● **What is needed**
Count the lines of the data below that include the string "filières", and provide nothing but the result.

● **Records for processing**
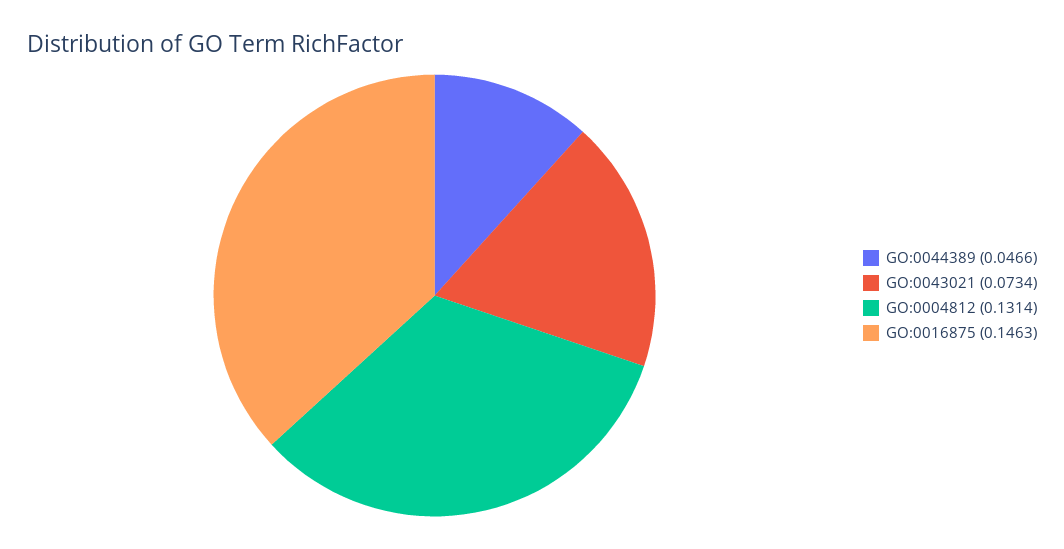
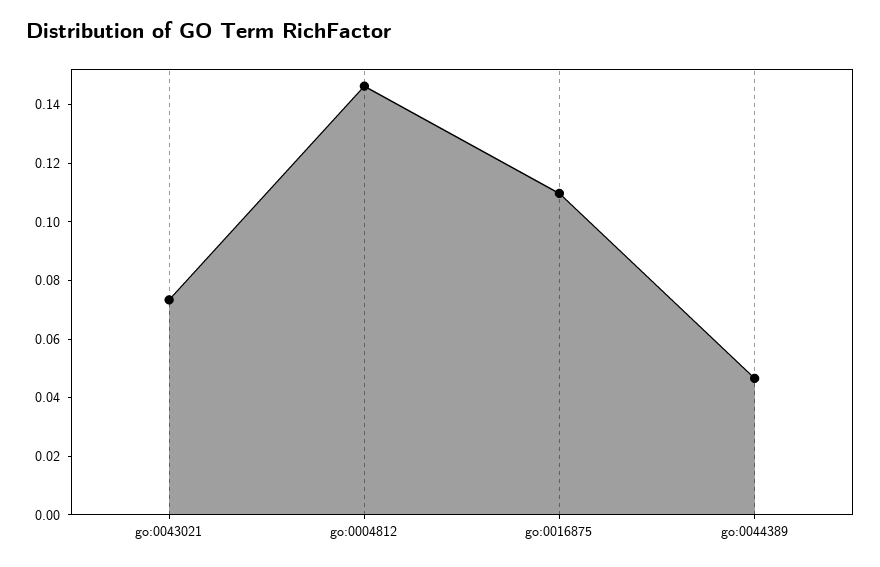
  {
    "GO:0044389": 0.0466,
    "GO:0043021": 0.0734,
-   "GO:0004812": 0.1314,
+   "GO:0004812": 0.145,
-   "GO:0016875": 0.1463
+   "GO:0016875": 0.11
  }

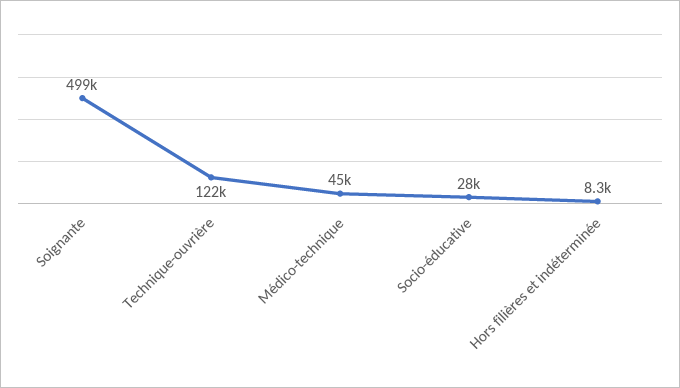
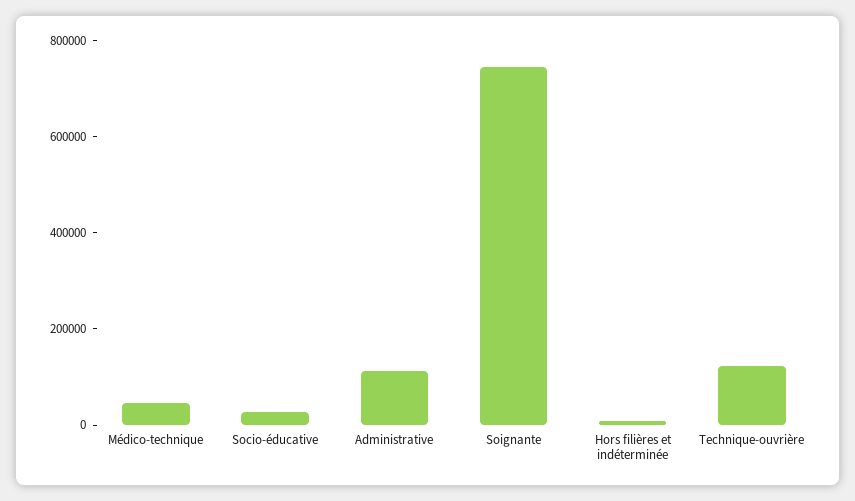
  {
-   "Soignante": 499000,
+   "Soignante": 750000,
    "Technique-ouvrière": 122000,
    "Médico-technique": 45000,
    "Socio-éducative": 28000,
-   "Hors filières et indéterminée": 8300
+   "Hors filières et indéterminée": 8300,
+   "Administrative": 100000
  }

● **Exercise response**
2